- **Exercise description**
Give back all of the data unchanged. Keep every word as it is.
[Start of Attachment]
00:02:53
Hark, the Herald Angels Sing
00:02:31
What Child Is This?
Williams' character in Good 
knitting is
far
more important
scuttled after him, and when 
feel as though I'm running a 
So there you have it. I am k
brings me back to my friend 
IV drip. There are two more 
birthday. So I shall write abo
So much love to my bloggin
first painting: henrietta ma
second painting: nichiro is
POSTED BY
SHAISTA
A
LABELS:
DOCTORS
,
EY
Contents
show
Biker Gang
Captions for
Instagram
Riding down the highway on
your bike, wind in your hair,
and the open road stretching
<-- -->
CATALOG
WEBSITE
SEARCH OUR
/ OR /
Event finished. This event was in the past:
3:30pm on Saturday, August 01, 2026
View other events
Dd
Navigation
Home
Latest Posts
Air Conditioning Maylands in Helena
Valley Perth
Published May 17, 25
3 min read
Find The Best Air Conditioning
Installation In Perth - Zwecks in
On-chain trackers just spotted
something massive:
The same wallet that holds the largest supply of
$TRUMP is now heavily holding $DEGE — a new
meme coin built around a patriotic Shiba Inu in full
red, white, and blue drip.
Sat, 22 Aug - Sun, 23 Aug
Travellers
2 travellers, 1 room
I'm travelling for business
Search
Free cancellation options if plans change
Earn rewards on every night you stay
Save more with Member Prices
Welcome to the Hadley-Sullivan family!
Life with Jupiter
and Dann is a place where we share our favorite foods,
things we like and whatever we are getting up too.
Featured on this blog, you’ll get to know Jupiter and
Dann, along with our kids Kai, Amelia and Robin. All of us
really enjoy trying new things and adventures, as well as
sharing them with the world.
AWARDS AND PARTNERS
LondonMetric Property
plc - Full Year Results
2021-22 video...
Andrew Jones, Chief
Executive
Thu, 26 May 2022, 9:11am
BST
[End of Attachment]
- **Answer box**
00:02:53
Hark, the Herald Angels Sing
00:02:31
What Child Is This?
Williams' character in Good 
knitting is
far
more important
scuttled after him, and when 
feel as though I'm running a 
So there you have it. I am k
brings me back to my friend 
IV drip. There are two more 
birthday. So I shall write abo
So much love to my bloggin
first painting: henrietta ma
second painting: nichiro is
POSTED BY
SHAISTA
A
LABELS:
DOCTORS
,
EY
Contents
show
Biker Gang
Captions for
Instagram
Riding down the highway on
your bike, wind in your hair,
and the open road stretching
<-- -->
CATALOG
WEBSITE
SEARCH OUR
/ OR /
Event finished. This event was in the past:
3:30pm on Saturday, August 01, 2026
View other events
Dd
Navigation
Home
Latest Posts
Air Conditioning Maylands in Helena
Valley Perth
Published May 17, 25
3 min read
Find The Best Air Conditioning
Installation In Perth - Zwecks in
On-chain trackers just spotted
something massive:
The same wallet that holds the largest supply of
$TRUMP is now heavily holding $DEGE — a new
meme coin built around a patriotic Shiba Inu in full
red, white, and blue drip.
Sat, 22 Aug - Sun, 23 Aug
Travellers
2 travellers, 1 room
I'm travelling for business
Search
Free cancellation options if plans change
Earn rewards on every night you stay
Save more with Member Prices
Welcome to the Hadley-Sullivan family!
Life with Jupiter
and Dann is a place where we share our favorite foods,
things we like and whatever we are getting up too.
Featured on this blog, you’ll get to know Jupiter and
Dann, along with our kids Kai, Amelia and Robin. All of us
really enjoy trying new things and adventures, as well as
sharing them with the world.
AWARDS AND PARTNERS
LondonMetric Property
plc - Full Year Results
2021-22 video...
Andrew Jones, Chief
Executive
Thu, 26 May 2022, 9:11am
BST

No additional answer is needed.